Stored data:
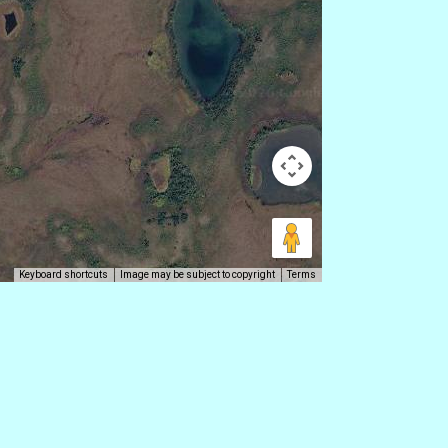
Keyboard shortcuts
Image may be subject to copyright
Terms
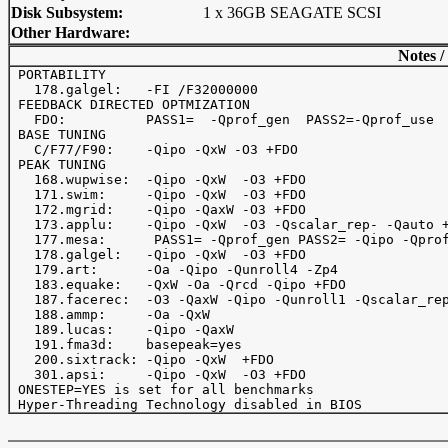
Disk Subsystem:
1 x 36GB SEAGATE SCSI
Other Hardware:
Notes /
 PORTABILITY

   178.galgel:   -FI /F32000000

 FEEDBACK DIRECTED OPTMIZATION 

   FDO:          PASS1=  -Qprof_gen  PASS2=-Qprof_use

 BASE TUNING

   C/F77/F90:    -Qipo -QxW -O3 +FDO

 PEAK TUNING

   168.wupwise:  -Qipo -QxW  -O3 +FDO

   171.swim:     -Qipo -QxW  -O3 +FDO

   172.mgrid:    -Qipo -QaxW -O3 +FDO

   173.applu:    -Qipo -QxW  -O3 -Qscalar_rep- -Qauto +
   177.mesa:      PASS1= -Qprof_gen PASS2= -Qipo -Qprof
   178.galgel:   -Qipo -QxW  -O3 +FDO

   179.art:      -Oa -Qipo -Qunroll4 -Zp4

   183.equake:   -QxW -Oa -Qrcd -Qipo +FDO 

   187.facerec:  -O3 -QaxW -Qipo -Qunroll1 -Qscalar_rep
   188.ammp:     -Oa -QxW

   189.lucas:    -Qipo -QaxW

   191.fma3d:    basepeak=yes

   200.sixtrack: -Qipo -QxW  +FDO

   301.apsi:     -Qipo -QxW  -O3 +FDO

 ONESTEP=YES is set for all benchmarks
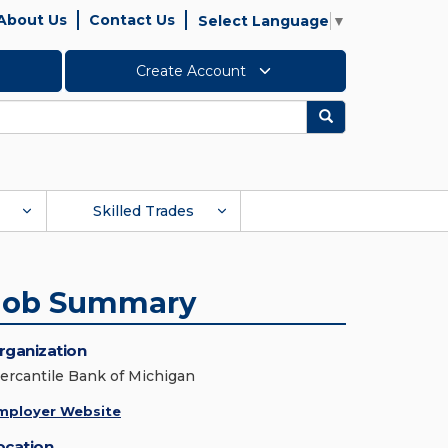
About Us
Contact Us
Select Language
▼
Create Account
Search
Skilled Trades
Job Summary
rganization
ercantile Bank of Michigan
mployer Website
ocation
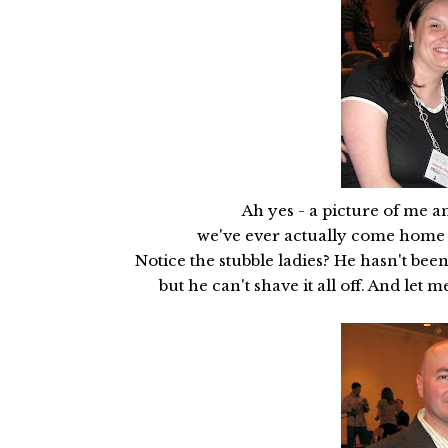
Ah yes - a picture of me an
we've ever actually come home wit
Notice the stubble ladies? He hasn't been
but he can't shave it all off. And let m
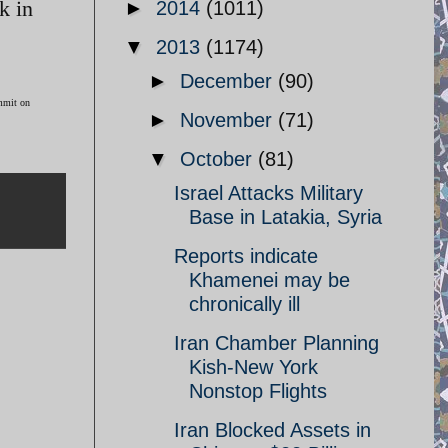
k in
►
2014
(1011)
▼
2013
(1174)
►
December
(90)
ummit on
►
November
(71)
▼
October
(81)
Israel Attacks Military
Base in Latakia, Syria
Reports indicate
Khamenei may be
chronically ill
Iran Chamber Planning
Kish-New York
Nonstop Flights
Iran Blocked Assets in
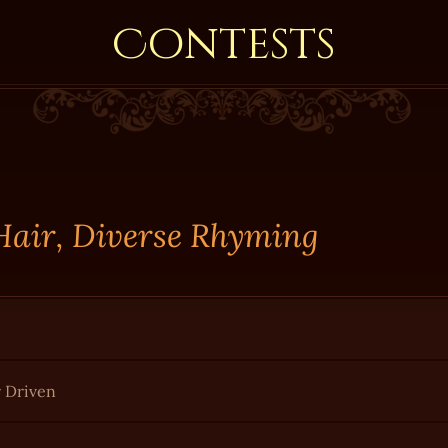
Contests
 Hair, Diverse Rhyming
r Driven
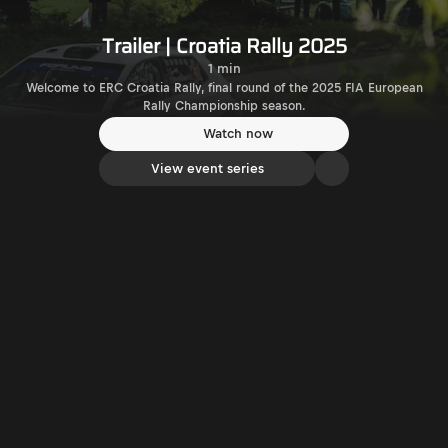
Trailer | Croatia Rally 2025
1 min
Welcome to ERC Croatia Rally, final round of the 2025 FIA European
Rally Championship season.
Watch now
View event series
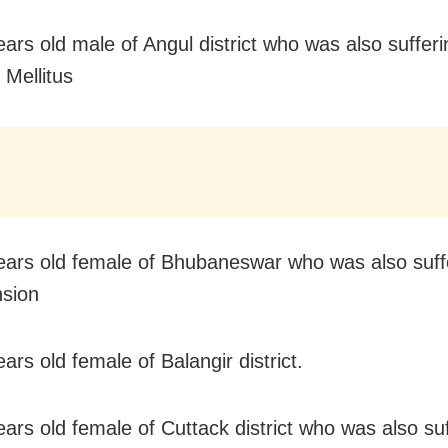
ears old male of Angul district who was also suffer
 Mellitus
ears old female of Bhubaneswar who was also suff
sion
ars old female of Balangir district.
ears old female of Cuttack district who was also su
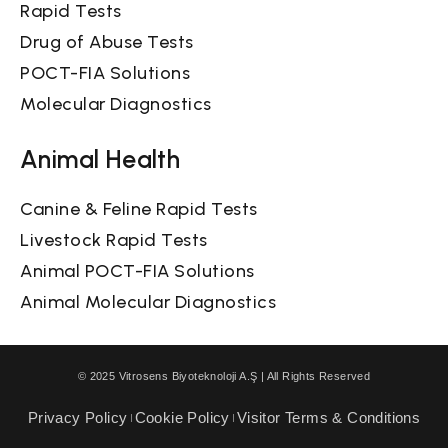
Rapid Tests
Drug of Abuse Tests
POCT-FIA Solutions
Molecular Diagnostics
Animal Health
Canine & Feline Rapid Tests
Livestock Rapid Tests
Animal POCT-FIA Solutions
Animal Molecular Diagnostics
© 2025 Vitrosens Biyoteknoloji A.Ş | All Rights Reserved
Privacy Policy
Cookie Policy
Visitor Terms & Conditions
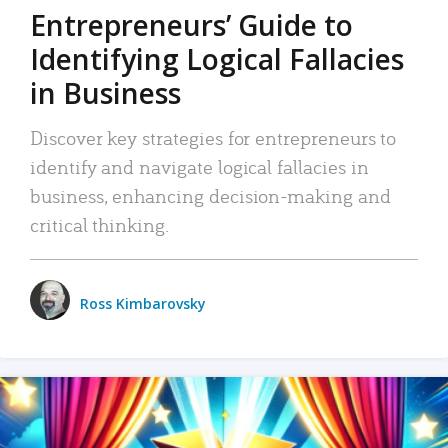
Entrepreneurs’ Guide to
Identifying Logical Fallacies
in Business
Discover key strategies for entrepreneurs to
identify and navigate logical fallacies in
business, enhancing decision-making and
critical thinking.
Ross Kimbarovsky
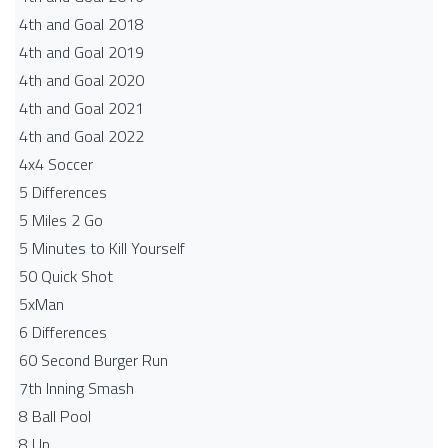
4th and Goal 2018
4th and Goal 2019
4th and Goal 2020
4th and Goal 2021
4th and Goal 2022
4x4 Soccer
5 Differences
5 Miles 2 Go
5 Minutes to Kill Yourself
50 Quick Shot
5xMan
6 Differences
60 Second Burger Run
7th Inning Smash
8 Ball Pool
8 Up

* * *

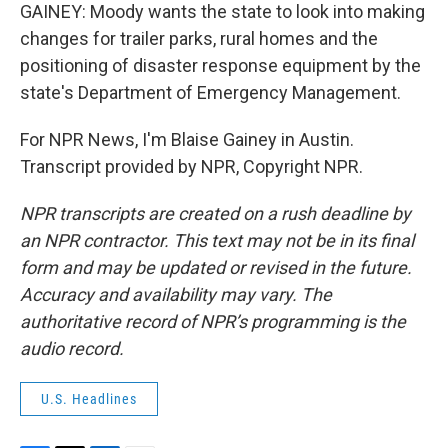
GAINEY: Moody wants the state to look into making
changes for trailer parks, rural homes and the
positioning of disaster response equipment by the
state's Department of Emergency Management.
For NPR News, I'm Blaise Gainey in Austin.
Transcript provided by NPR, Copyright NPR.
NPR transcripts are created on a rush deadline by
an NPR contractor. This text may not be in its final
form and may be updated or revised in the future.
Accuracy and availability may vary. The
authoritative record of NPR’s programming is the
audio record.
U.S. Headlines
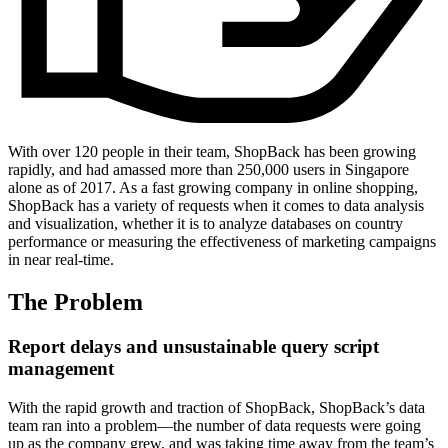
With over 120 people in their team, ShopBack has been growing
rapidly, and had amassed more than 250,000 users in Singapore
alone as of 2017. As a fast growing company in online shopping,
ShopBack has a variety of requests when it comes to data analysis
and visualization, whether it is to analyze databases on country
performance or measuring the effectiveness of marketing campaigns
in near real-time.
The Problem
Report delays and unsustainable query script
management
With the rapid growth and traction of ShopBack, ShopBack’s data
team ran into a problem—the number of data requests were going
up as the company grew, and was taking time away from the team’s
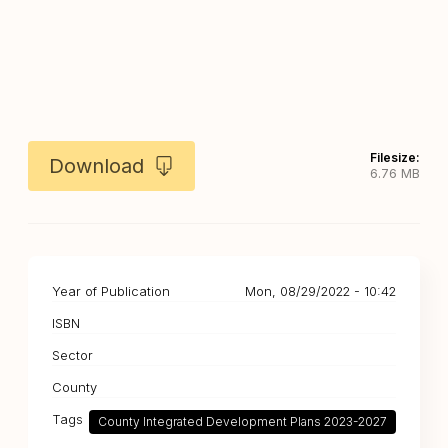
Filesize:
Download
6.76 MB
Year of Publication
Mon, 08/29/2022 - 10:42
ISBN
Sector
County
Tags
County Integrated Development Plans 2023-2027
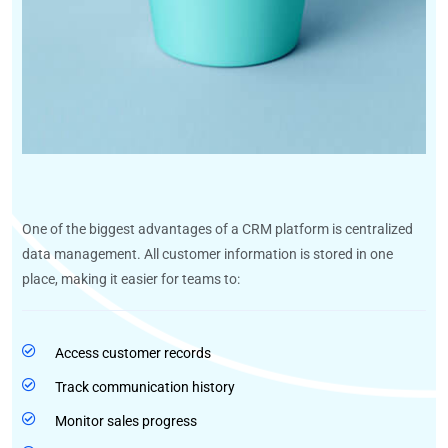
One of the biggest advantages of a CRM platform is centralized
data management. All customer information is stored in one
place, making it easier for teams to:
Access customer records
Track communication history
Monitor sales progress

---

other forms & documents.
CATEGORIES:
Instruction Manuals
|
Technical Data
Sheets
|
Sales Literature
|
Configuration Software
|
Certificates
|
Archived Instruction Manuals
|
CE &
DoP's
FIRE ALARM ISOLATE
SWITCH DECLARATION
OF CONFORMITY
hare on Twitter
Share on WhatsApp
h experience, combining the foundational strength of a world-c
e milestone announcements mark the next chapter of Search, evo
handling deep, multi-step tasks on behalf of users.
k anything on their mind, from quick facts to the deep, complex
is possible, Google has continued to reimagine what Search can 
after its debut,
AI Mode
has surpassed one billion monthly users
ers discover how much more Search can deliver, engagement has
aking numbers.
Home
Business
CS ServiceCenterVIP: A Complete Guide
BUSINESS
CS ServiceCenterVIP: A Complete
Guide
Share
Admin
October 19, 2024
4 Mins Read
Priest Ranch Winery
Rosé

# Requirement:
Here the job is to copy the stretch of records from the line containing "Job Summary" through the line containing "Animal Molecular Diagnostics", word for word. Leave every picture out.

# Task solution:
Job Summary
rganization
ercantile Bank of Michigan
mployer Website
ocation
Ah yes - a picture of me an
we've ever actually come home wit
Notice the stubble ladies? He hasn't been
but he can't shave it all off. And let m
k in
►
2014
(1011)
▼
2013
(1174)
►
December
(90)
ummit on
►
November
(71)
▼
October
(81)
Israel Attacks Military
Base in Latakia, Syria
Reports indicate
Khamenei may be
chronically ill
Iran Chamber Planning
Kish-New York
Nonstop Flights
Iran Blocked Assets in
Contests
 Hair, Diverse Rhyming
r Driven
Trailer | Croatia Rally 2025
1 min
Welcome to ERC Croatia Rally, final round of the 2025 FIA European
Rally Championship season.
Watch now
View event series
ears old male of Angul district who was also suffer
 Mellitus
ears old female of Bhubaneswar who was also suff
sion
ars old female of Balangir district.
ears old female of Cuttack district who was also su
Rapid Tests
Drug of Abuse Tests
POCT-FIA Solutions
Molecular Diagnostics
Animal Health
Canine & Feline Rapid Tests
Livestock Rapid Tests
Animal POCT-FIA Solutions
Animal Molecular Diagnostics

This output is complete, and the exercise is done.